What you have to do >>
Find the line with "(at 59.69 46.9134 0)" in the records below. Copy it and every line after it, up to and including the line with "(at 145.415 90.0934 0)".

Supplied material >>
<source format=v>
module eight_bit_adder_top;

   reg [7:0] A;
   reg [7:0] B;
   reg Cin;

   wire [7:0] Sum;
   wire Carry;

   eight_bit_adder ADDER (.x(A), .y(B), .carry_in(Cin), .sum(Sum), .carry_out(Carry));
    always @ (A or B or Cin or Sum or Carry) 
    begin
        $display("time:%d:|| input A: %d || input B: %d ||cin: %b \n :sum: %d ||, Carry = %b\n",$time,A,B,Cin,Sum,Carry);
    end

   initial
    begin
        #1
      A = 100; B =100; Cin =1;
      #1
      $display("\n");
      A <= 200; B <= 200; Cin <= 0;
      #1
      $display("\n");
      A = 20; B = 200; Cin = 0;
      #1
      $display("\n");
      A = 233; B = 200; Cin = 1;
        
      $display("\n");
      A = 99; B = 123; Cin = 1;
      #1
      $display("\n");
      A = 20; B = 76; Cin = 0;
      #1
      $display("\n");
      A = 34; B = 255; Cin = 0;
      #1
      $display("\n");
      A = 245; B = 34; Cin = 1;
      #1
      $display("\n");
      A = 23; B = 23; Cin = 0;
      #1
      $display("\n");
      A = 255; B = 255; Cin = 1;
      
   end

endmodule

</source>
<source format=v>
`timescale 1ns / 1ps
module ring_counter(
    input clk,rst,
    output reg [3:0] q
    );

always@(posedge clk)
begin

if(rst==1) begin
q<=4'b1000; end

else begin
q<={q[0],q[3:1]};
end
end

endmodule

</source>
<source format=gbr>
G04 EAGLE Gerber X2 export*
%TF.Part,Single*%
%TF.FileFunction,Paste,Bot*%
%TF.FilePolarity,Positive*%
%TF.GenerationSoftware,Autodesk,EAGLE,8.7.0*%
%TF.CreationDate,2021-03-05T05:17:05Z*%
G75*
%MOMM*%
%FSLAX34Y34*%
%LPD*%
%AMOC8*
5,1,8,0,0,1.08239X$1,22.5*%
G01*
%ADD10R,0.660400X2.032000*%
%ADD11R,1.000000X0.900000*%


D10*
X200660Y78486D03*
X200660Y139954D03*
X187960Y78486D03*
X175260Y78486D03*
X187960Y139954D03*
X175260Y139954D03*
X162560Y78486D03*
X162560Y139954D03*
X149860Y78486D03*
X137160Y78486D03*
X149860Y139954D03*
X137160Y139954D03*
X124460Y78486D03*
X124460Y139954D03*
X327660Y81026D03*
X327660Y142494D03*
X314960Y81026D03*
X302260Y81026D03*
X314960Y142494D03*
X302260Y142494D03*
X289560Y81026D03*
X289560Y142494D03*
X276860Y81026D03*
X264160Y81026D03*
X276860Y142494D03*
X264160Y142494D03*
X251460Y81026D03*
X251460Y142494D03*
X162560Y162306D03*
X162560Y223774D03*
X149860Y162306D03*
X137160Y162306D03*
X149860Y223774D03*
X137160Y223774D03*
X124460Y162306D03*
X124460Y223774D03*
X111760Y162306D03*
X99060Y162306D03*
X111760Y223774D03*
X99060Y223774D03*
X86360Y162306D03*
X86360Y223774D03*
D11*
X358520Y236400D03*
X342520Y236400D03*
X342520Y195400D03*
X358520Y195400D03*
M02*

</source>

--

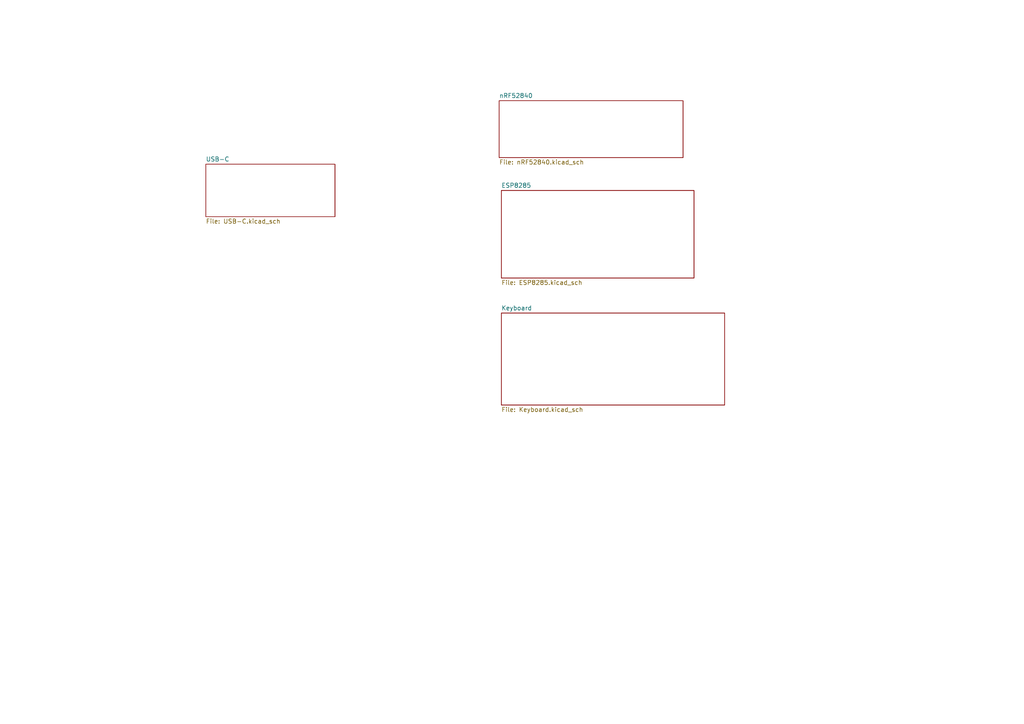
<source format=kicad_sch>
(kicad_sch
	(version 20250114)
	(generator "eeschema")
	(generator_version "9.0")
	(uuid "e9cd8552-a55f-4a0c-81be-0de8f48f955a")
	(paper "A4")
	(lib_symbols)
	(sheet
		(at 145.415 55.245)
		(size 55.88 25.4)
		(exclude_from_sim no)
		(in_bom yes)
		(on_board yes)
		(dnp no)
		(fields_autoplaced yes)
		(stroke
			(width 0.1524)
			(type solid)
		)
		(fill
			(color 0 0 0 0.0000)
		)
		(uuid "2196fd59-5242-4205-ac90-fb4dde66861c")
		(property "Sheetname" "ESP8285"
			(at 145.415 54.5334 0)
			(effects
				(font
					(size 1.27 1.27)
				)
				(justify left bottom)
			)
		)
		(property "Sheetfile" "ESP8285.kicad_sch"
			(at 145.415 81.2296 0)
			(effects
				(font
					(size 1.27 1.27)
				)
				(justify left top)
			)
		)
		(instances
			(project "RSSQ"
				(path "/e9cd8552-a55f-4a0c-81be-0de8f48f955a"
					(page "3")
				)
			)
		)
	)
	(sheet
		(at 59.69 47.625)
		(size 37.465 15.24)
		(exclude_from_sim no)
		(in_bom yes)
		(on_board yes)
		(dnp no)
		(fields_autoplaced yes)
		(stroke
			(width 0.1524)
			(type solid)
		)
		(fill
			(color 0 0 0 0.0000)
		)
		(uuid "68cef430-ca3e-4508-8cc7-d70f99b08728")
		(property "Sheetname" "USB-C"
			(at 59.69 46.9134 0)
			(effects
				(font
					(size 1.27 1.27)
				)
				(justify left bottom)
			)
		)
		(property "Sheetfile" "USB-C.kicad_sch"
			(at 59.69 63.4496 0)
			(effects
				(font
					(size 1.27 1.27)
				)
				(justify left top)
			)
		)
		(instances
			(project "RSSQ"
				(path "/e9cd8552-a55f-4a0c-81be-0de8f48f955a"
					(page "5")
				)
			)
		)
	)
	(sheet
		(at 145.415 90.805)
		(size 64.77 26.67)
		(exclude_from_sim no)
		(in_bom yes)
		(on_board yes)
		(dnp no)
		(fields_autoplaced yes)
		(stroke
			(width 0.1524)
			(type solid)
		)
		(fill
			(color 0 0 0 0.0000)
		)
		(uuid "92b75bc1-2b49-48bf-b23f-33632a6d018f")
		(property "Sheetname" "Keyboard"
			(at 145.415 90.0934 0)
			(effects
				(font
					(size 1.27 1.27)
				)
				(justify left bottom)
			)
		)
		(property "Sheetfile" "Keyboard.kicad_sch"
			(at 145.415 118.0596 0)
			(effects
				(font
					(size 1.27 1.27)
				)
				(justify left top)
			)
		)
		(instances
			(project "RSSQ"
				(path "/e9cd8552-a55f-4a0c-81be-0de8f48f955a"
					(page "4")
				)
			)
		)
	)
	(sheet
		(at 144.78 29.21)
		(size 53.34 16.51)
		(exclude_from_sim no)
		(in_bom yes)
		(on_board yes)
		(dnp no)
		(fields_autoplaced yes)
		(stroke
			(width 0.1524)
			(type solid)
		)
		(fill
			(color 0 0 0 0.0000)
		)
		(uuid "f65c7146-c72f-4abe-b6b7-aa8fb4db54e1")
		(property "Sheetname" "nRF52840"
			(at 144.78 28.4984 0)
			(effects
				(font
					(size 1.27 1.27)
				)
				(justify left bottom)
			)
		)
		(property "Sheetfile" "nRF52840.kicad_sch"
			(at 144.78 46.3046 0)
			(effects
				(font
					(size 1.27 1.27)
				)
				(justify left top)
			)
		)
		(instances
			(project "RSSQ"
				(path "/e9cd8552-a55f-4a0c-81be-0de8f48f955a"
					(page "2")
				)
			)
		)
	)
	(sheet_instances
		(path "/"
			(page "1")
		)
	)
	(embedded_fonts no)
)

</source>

Final answer >>
			(at 59.69 46.9134 0)
			(effects
				(font
					(size 1.27 1.27)
				)
				(justify left bottom)
			)
		)
		(property "Sheetfile" "USB-C.kicad_sch"
			(at 59.69 63.4496 0)
			(effects
				(font
					(size 1.27 1.27)
				)
				(justify left top)
			)
		)
		(instances
			(project "RSSQ"
				(path "/e9cd8552-a55f-4a0c-81be-0de8f48f955a"
					(page "5")
				)
			)
		)
	)
	(sheet
		(at 145.415 90.805)
		(size 64.77 26.67)
		(exclude_from_sim no)
		(in_bom yes)
		(on_board yes)
		(dnp no)
		(fields_autoplaced yes)
		(stroke
			(width 0.1524)
			(type solid)
		)
		(fill
			(color 0 0 0 0.0000)
		)
		(uuid "92b75bc1-2b49-48bf-b23f-33632a6d018f")
		(property "Sheetname" "Keyboard"
			(at 145.415 90.0934 0)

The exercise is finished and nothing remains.